>>108766473
update from >>108724666
rebar script guy here, i had some random crashes, turn out amdgpu would put the r9700 into power saving mode, which would cause the vram to be dumped into ram, but there wasn't enough ram, so the OOM killer would kill systemd for some reason and the kernel would panic.
using modeprobe amdgpu runpm=0 fixed the issue, basicaly disabled power managment.
here is the updated script for anyone that have a bios that doesn't support ReBar.
#!/bin/bash
# use with kernel options "pci=realloc=off" and "pci=nocrs"

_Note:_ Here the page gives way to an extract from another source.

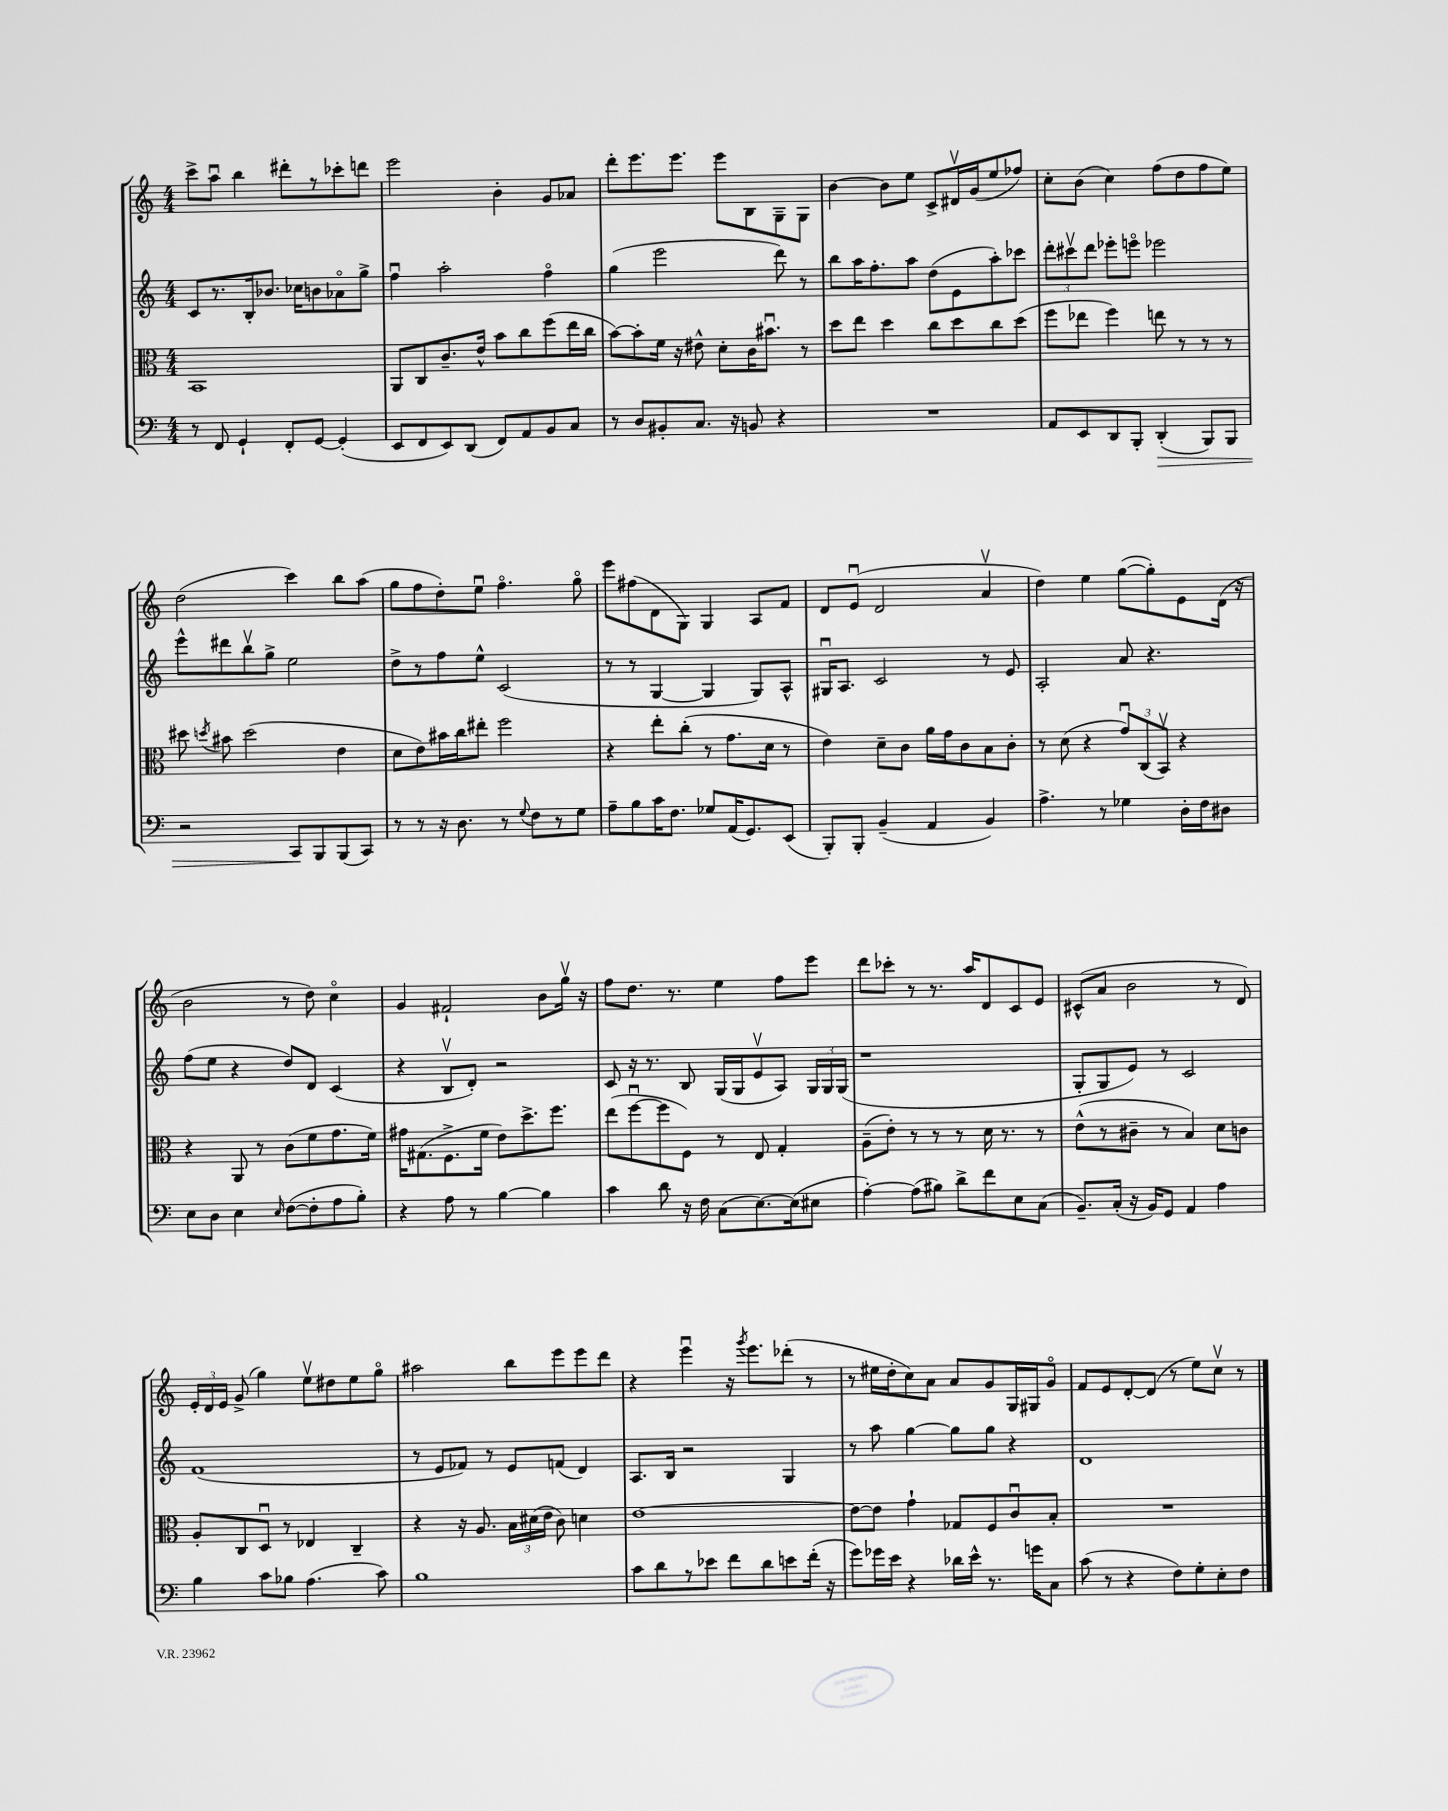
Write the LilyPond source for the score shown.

echo "0000:03:00.0" | sudo tee /sys/bus/pci/drivers/amdgpu/unbind
echo "0000:06:00.0" | sudo tee /sys/bus/pci/drivers/amdgpu/unbind
sleep 1
# sudo modprobe -r amdgpu
sudo rmmod amdgpu
# multiples of 2, 15 = 32GB, 16 = 64GB etc.
echo 15 | sudo tee /sys/bus/pci/devices/0000:03:00.0/resource0_resize
echo 15 | sudo tee /sys/bus/pci/devices/0000:06:00.0/resource0_resize
# echo "0000:03:00.0" | sudo tee /sys/bus/pci/drivers/amdgpu/bind
# echo "0000:06:00.0" | sudo tee /sys/bus/pci/drivers/amdgpu/bind
sleep 2
sudo modprobe amdgpu runpm=0
# sudo modprobe amdgpu ras_enable=0
sleep 2
# some performance tunning here
echo high | sudo tee /sys/class/drm/card0/device/power_dpm_force_performance_level
echo high | sudo tee /sys/class/drm/card1/device/power_dpm_force_performance_level
sleep 1
echo "rebar done, here's the BAR"
for i in "03:00.0" "06:00.0"; do lspci -s $i -vvv | grep -A3 "Region 0"; echo;done
of course modify the pcie id with those of your card, maybe i could automate it in the future using rocm smi.
anyway, since disabling power managment, things have been rolling smoothly without any crashes, it just works.
as this is still kind of a hack, you may need to restart the amdgpu driver / relaunch the script if you try to use vulkan after rocm though, but i just use rocm for moe as it's much faster, i don't go through them back and forth anyway.